One of the uniquely
advantageous aspects of XML is the separation of XML syntax from the semantics
of XML documents. Standards such as
XHTML1,
MathML2,
XSLT3,
XLink4 and others all rely on this separation. The XML specification intentionally
leaves this open, so that any language described in XML (thus inheriting the
common XML syntax) may have its own unique semantics, behavior, or functionality.
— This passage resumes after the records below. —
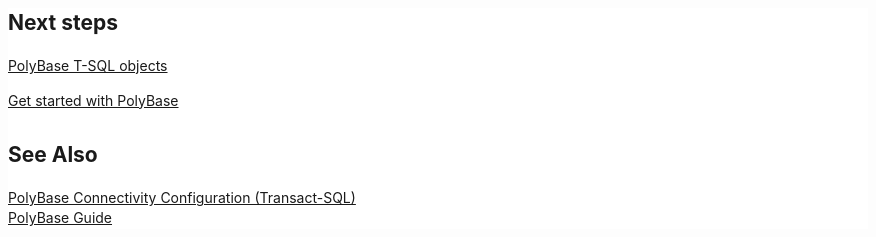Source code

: ## Next steps  
 [PolyBase T-SQL objects](../../relational-databases/polybase/polybase-t-sql-objects.md)  
  
 [Get started with PolyBase](../../relational-databases/polybase/get-started-with-polybase.md)  
  
## See Also  
 [PolyBase Connectivity Configuration &#40;Transact-SQL&#41;](../../database-engine/configure-windows/polybase-connectivity-configuration-transact-sql.md)   
 [PolyBase Guide](../../relational-databases/polybase/polybase-guide.md)  
  
  
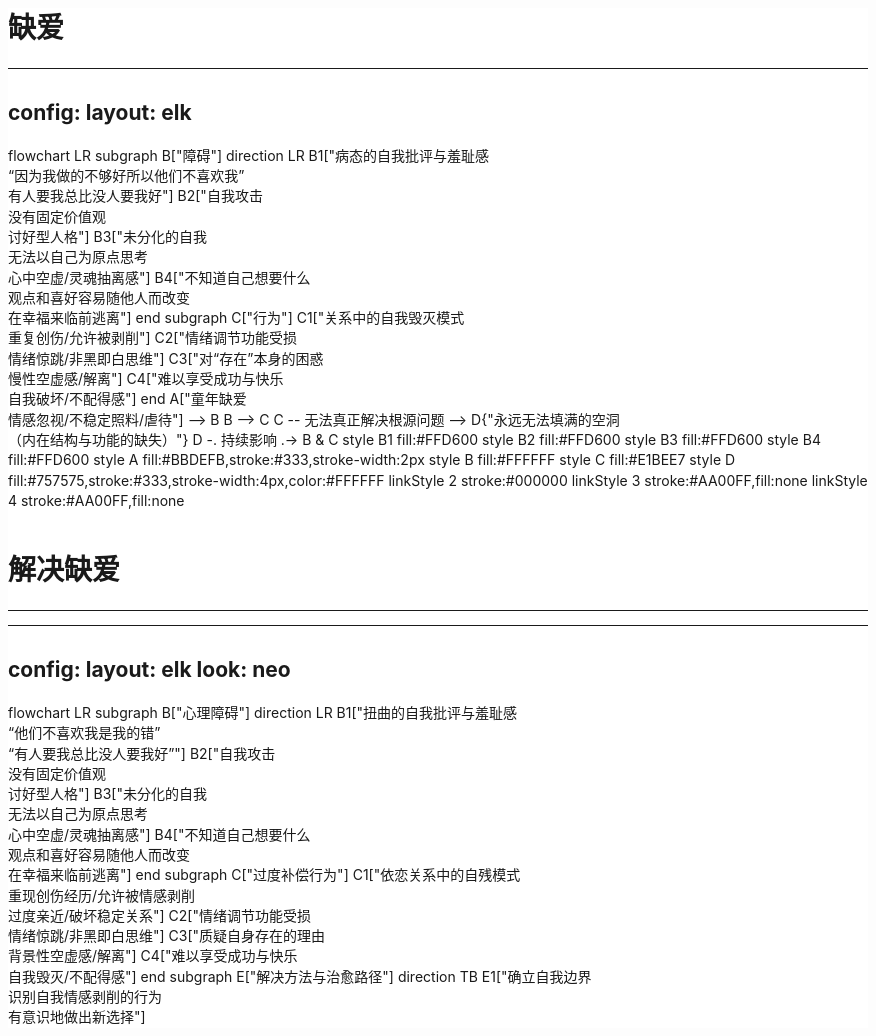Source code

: # 缺爱
---
config:
  layout: elk
---
flowchart LR
 subgraph B["障碍"]
    direction LR
        B1["病态的自我批评与羞耻感<br>“因为我做的不够好所以他们不喜欢我”<br>有人要我总比没人要我好"]
        B2["自我攻击<br>没有固定价值观<br>讨好型人格"]
        B3["未分化的自我<br>无法以自己为原点思考<br>心中空虚/灵魂抽离感"]
        B4["不知道自己想要什么<br>观点和喜好容易随他人而改变<br>在幸福来临前逃离"]
  end
 subgraph C["行为"]
        C1["关系中的自我毁灭模式<br>重复创伤/允许被剥削"]
        C2["情绪调节功能受损<br>情绪惊跳/非黑即白思维"]
        C3["对“存在”本身的困惑<br>慢性空虚感/解离"]
        C4["难以享受成功与快乐<br>自我破坏/不配得感"]
  end
    A["童年缺爱<br>情感忽视/不稳定照料/虐待"] --> B
    B --> C
    C -- 无法真正解决根源问题 --> D{"永远无法填满的空洞<br>（内在结构与功能的缺失）"}
    D -. 持续影响 .-> B & C
    style B1 fill:#FFD600
    style B2 fill:#FFD600
    style B3 fill:#FFD600
    style B4 fill:#FFD600
    style A fill:#BBDEFB,stroke:#333,stroke-width:2px
    style B fill:#FFFFFF
    style C fill:#E1BEE7
    style D fill:#757575,stroke:#333,stroke-width:4px,color:#FFFFFF
    linkStyle 2 stroke:#000000
    linkStyle 3 stroke:#AA00FF,fill:none
    linkStyle 4 stroke:#AA00FF,fill:none



# 解决缺爱
---
---
config:
  layout: elk
  look: neo
---
flowchart LR
 subgraph B["心理障碍"]
    direction LR
        B1["扭曲的自我批评与羞耻感<br>“他们不喜欢我是我的错”<br>“有人要我总比没人要我好”"]
        B2["自我攻击<br>没有固定价值观<br>讨好型人格"]
        B3["未分化的自我<br>无法以自己为原点思考<br>心中空虚/灵魂抽离感"]
        B4["不知道自己想要什么<br>观点和喜好容易随他人而改变<br>在幸福来临前逃离"]
  end
 subgraph C["过度补偿行为"]
        C1["依恋关系中的自残模式<br>重现创伤经历/允许被情感剥削<br>过度亲近/破坏稳定关系"]
        C2["情绪调节功能受损<br>情绪惊跳/非黑即白思维"]
        C3["质疑自身存在的理由<br>背景性空虚感/解离"]
        C4["难以享受成功与快乐<br>自我毁灭/不配得感"]
  end
 subgraph E["解决方法与治愈路径"]
    direction TB
        E1["确立自我边界<br>识别自我情感剥削的行为<br>有意识地做出新选择"]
Most XML applications, such as those mentioned, require special processing:
for example,
XHTML elements are
rendered,
MathML expressions are
rendered or evaluated,
XSLT transformations
are executed, and
XLinks are reified
or embedded. This processing is performed by software programs conformant
to each particular XML application.
With
the recent growth in the number of XML applications and conformant software,
many common problems have begun to present themselves. Most software applications
(web browsers, for example, which are capable of processing
XHTML)
use home-grown software engineering techniques to translate from XML content
to program behavior. The lack of uniformity between these various techniques
is only a minor problem, however. The major problem is that, since all XML
applications share the same syntax by definition, there is no fundamental
difference between XML applications visible to a processor without
prior knowledge of each particular application. It's
safe to say that a processor of one XML application will have knowledge about
that application, and it's relatively safe to assume that a processor of two
(possibly related) XML applications will have knowledge about both applications,
as well as well-defined interactions between them (for example, web browsers
will soon be able to handle
XHTML
with embedded
SVG5). But if a processor of an arbitrary number of XML applications
must assume prior knowledge of
all the
interactions between each (for example,
XHTML
with
SVG, embedded through
XLinks, transformed through
XSLT),
the programmers of such a processor would have a nightmarish job. Conformance
to one application has proven a difficult enough task for programmers in the
past; conformance to several in the same software would prove impossible given
current techniques.
This paper will detail current
work on XML processing models, a new approach
to this problem, combining conventional wisdom from both the markup and the
software engineering communities. Variations on abstract processing models
based on principles of semistructured data will be discussed, as well as various
techniques to implement these models in software. The concept of an extensible, real-time processing model will be introduced,
and finally, as this is a very young field of research combining two historically
distinct disciplines, many open questions will be posed.